Money as flows in a field

It is tempting when exploring the True nature of money, as theologians study the bread in the Eucharist, to study the tokens and the exchanges. One popular approach is to posit a substance called 'value' which resides in the tokens, either intrinsically because the tokens are made of some valuable stuff (use value), or by government decree (exchange value). This is reminiscent of the theory of transubstantiation in which the bread somehow 'changes' into into the body of Christ.

But this whole approach assumes that money is some kind of stuff which moves from hand to hand. Even fiat money is a commodity insofar as it is valued for itself more than for what it can buy.

When we look at the different ways of issuing money, we see clearly that 97% of modern money is NOT a commodity. It comes from nothing and exists only on bank balance sheets. This is accounting money, the kind used in mutual credit systems. And it has some other interesting properties: - For every unit of money created as a liability, there is a corresponding asset created with equal and opposite value - The money flows into circulation and at the appointed time some money - not necessarily the same money is pulled out of circulation and cancelled out against the asset, leaving nothing.

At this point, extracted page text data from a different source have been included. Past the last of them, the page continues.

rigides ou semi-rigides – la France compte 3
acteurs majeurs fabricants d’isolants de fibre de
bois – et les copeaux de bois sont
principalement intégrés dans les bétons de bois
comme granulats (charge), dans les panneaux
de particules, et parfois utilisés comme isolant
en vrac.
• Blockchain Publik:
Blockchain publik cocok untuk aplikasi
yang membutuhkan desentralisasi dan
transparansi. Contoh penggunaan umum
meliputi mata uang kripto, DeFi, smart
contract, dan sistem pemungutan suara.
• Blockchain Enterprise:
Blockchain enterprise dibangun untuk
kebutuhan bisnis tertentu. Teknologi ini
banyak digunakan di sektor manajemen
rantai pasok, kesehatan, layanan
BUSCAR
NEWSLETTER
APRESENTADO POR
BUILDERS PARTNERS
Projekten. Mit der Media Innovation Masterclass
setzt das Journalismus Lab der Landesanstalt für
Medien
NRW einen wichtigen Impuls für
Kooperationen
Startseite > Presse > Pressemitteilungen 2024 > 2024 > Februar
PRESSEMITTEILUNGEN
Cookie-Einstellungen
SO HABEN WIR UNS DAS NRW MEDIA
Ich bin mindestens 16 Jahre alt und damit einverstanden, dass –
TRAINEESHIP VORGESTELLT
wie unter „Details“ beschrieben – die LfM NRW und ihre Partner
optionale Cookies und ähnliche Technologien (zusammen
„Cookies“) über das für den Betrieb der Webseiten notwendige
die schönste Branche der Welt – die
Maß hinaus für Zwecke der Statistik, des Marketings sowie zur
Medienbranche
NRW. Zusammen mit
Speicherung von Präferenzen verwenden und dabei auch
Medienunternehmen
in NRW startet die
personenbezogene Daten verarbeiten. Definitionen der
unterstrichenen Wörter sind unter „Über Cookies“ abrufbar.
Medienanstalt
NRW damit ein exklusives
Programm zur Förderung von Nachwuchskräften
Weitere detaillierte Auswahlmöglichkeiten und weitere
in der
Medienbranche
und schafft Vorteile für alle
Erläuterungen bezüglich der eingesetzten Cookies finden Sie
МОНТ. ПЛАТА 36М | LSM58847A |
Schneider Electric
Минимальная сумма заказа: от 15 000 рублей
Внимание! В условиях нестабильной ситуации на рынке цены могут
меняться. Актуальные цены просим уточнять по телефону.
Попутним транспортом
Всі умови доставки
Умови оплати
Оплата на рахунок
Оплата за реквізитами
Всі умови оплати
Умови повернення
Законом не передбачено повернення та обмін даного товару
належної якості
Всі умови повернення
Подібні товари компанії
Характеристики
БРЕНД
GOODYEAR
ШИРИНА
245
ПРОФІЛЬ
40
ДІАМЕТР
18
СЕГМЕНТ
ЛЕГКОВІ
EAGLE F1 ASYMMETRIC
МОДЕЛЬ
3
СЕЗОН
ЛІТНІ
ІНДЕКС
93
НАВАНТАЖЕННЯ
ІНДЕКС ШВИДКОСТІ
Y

When we look at cash we might imagine each piece moves around the economy independently of other money, like a ball bouncing randomly around a pinball machine. But with accounting money you can't mark the bills and track one piece of money just like you can't pinpoint an electron. A better analogy is a field.

It turns out that money is very like energy. By studying the substance we miss the wood for the trees. The paradox of money-as-a-commodity and money-as-a-promise is resolved once money is regarded as a circuit or as a wave acting in a field.

It is created when no-value splits into assets and liabilities, just like when a neutral photon breaks into a positron and an electron which go spinning off in different directions and times. Money can be seen like electrons leaping from atom to atom, but look at the whole picture and money flows like a wave in a field, pushing waves before it and pulling waves behind it. What matters is not the atoms or the leaping, but the integrity and balance of the circuit.

At least, that's when it works.

When we treat money as a commodity, the flows get out of sync. When we hoard money and relend the same money twice we prevent it from returning to source. When we just read the peaks and not the troughs, we miss the coming tsunami.

When, for cultural reasons, borrowers take all the responsibility and risk, while lenders charge rent on their absent 'property' the two parties will never dance well together, leading to gluts and dearths and arhythmia.

Credit money, or accounting money is very much like electricity, and the conceptual leap if we want master it is the same leap as from Newtonian mechanics to Quantum mechanics.